The League: “The Block” (7.10)

Since the second season of The League, the show’s braintrust has allowed cast member Paul Scheer to write or co-write an episode each season. According to a recent interview I did with him (which will be part of a longer feature about the show that will appear here in the near future), it was something he worked into his contract as a way to keep him even more engaged with the show creatively. And, by and large, those are the episodes that us comedy nerds point to when we talk about how good this show can be (I’m thinking especially of “The Tailgate” from season four when the gang faced off against “The Body” and his buddies outside of Soldier Field).
Scheer got his last licks in this week and the result was one of the best half-hours of the show’s final season.
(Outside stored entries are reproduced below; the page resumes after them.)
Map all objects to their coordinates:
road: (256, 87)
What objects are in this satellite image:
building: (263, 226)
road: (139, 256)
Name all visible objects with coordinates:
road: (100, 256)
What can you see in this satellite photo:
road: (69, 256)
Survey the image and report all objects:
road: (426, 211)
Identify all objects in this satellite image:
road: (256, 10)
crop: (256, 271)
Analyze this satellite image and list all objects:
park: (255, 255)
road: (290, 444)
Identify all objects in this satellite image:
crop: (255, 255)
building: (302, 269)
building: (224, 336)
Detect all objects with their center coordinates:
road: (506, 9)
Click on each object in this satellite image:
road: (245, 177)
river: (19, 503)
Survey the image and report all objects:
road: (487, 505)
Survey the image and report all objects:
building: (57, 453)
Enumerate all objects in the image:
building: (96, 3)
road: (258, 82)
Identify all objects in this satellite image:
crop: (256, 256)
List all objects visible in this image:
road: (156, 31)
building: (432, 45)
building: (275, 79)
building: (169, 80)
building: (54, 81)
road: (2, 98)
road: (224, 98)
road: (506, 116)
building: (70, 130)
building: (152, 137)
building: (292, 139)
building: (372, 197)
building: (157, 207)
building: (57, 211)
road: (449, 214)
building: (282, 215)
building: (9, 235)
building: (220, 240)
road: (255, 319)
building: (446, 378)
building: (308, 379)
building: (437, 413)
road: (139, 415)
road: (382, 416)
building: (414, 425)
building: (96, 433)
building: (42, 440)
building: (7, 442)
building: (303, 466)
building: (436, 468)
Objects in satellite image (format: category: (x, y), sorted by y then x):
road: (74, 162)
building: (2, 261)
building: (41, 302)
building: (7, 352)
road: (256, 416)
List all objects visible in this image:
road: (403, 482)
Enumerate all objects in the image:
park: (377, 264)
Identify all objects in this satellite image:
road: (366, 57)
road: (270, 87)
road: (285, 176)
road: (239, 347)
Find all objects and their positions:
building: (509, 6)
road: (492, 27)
He had particular fun mocking the world of obsessive TV fans. You know, the folks that read reviews like this every week and debate the minutiae of their favorite programs online and with friends. Within the world of The League, their interest is in a show called The Block, a kind of Fringe/Orphan Black/Battlestar Galactica hybrid that has its own swear word (“sint”) and strange internal logic.
As the series finale of that show nears, poor Pete gets caught up in it as a way to impress his fellow community college basketball refs. And like those of us that get wrapped up in our beloved TV shows, it’s all he can talk about, alienating most everyone around him, including women he is trying to woo. We’ve all been there, haven’t we?